David Cameron's Toilet Trouble

David Cameron is tough on crime, tough on the causes of crime. It's probably because he's been the victim of it.

As we found out recently, David Cameron was burgled and the thief got away with his Skoda. And if you rob a millionaire and get a Skoda, maybe you're a rubbish burglar.

But once again DC was nearly the victim. A man hid in a toilet waiting to jump out at David as a protest. I'm not sure that was the best protest. Why did he want to surprise Cameron in a toilet? No one will be there to see it, and best case scenario he shits himself, but he's in a toilet, the ideal place to do that.

Stuart Rodgers stayed in the toilet for over an hour in order to have the opportunity to heckle the Prime Minister over public sector cuts.

An hour in a toilet. Sounds like heaven. Get me a newspaper and I'd be the happiest man for 60 minutes.

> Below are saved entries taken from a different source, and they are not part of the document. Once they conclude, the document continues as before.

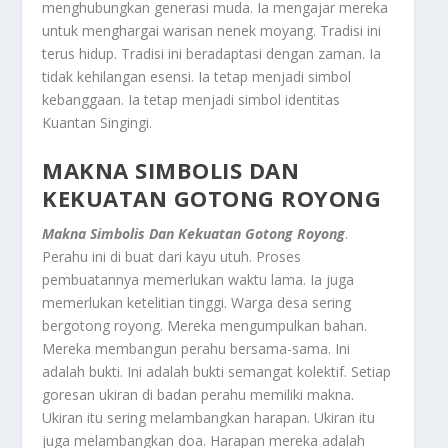
menghubungkan generasi muda. Ia mengajar mereka
untuk menghargai warisan nenek moyang. Tradisi ini
terus hidup. Tradisi ini beradaptasi dengan zaman. Ia
tidak kehilangan esensi. Ia tetap menjadi simbol
kebanggaan. Ia tetap menjadi simbol identitas
Kuantan Singingi.
MAKNA SIMBOLIS DAN
KEKUATAN GOTONG ROYONG
Makna Simbolis Dan Kekuatan Gotong Royong
.
Perahu ini di buat dari kayu utuh. Proses
pembuatannya memerlukan waktu lama. Ia juga
memerlukan ketelitian tinggi. Warga desa sering
bergotong royong. Mereka mengumpulkan bahan.
Mereka membangun perahu bersama-sama. Ini
adalah bukti. Ini adalah bukti semangat kolektif. Setiap
goresan ukiran di badan perahu memiliki makna.
Ukiran itu sering melambangkan harapan. Ukiran itu
juga melambangkan doa. Harapan mereka adalah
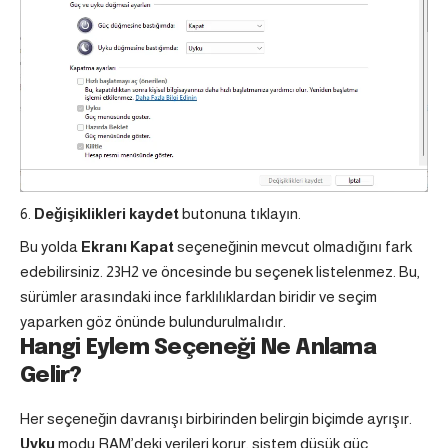
Değişiklikleri kaydet
butonuna tıklayın.
Bu yolda
Ekranı Kapat
seçeneğinin mevcut olmadığını fark
edebilirsiniz. 23H2 ve öncesinde bu seçenek listelenmez. Bu,
sürümler arasındaki ince farklılıklardan biridir ve seçim
yaparken göz önünde bulundurulmalıdır.
Hangi Eylem Seçeneği Ne Anlama
Gelir?
Her seçeneğin davranışı birbirinden belirgin biçimde ayrışır.
Uyku
modu RAM’deki verileri korur, sistem düşük güç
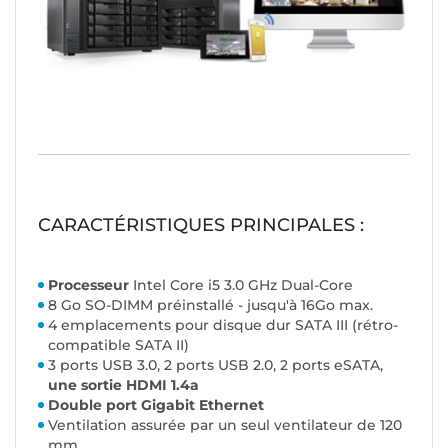
CARACTÉRISTIQUES PRINCIPALES :
Processeur
Intel Core i5 3.0 GHz Dual-Core
8 Go SO-DIMM préinstallé - jusqu'à 16Go max.
4 emplacements pour disque dur SATA III (
rétro-
compatible SATA II
)
3 ports USB 3.0, 2 ports USB 2.0, 2 ports eSATA,
une sortie HDMI 1.4a
Double port Gigabit Ethernet
Ventilation assurée par un seul ventilateur de 120
mm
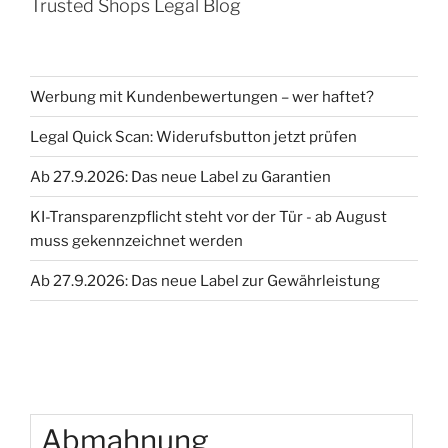
Trusted Shops Legal Blog
Werbung mit Kundenbewertungen – wer haftet?
Legal Quick Scan: Widerufsbutton jetzt prüfen
Ab 27.9.2026: Das neue Label zu Garantien
KI-Transparenzpflicht steht vor der Tür - ab August
muss gekennzeichnet werden
Ab 27.9.2026: Das neue Label zur Gewährleistung
Abmahnung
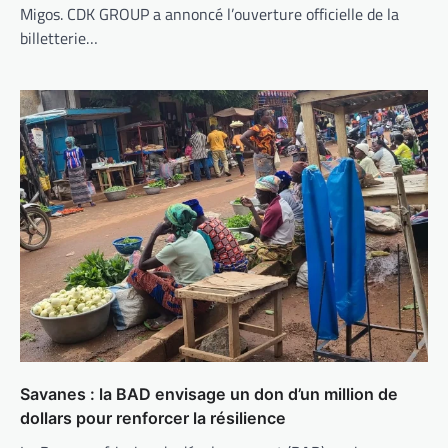
Migos. CDK GROUP a annoncé l’ouverture officielle de la
billetterie…
Savanes : la BAD envisage un don d’un million de
dollars pour renforcer la résilience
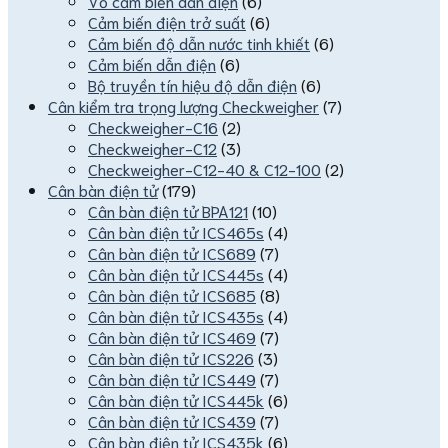
Vỏ cảm biến dẫn điện
(6)
Cảm biến điện trở suất
(6)
Cảm biến độ dẫn nước tinh khiết
(6)
Cảm biến dẫn điện
(6)
Bộ truyền tín hiệu độ dẫn điện
(6)
Cân kiểm tra trọng lượng Checkweigher
(7)
Checkweigher-C16
(2)
Checkweigher-C12
(3)
Checkweigher-C12-40 & C12-100
(2)
Cân bàn điện tử
(179)
Cân bàn điện tử BPA121
(10)
Cân bàn điện tử ICS465s
(4)
Cân bàn điện tử ICS689
(7)
Cân bàn điện tử ICS445s
(4)
Cân bàn điện tử ICS685
(8)
Cân bàn điện tử ICS435s
(4)
Cân bàn điện tử ICS469
(7)
Cân bàn điện tử ICS226
(3)
Cân bàn điện tử ICS449
(7)
Cân bàn điện tử ICS445k
(6)
Cân bàn điện tử ICS439
(7)
Cân bàn điện tử ICS435k
(6)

A court heard that the 23-year-old activist burst into the room of the Glasgow hotel where Cameron was addressing hundreds of Conservatives, and shouted: "No ifs, no buts, no public sector cuts."

Whether you agree with his sentiment or not you have to be impressed that he managed to do it. If I'd just been sat on the toilet for an hour I wouldn't be able to do anything till the pins and needles wore off.

The newspaper didn't say how David Cameron felt about this, but I can't imagine he was too flustered. He has the look of a man who has been the victim of many a toilet ambush when he was at school. Well, his face certainly looks like it's been flushed down some toilets.

He was sentenced to 100 hours of community service. The protester, I mean. Not David Cameron. He's not doing that much to help communities.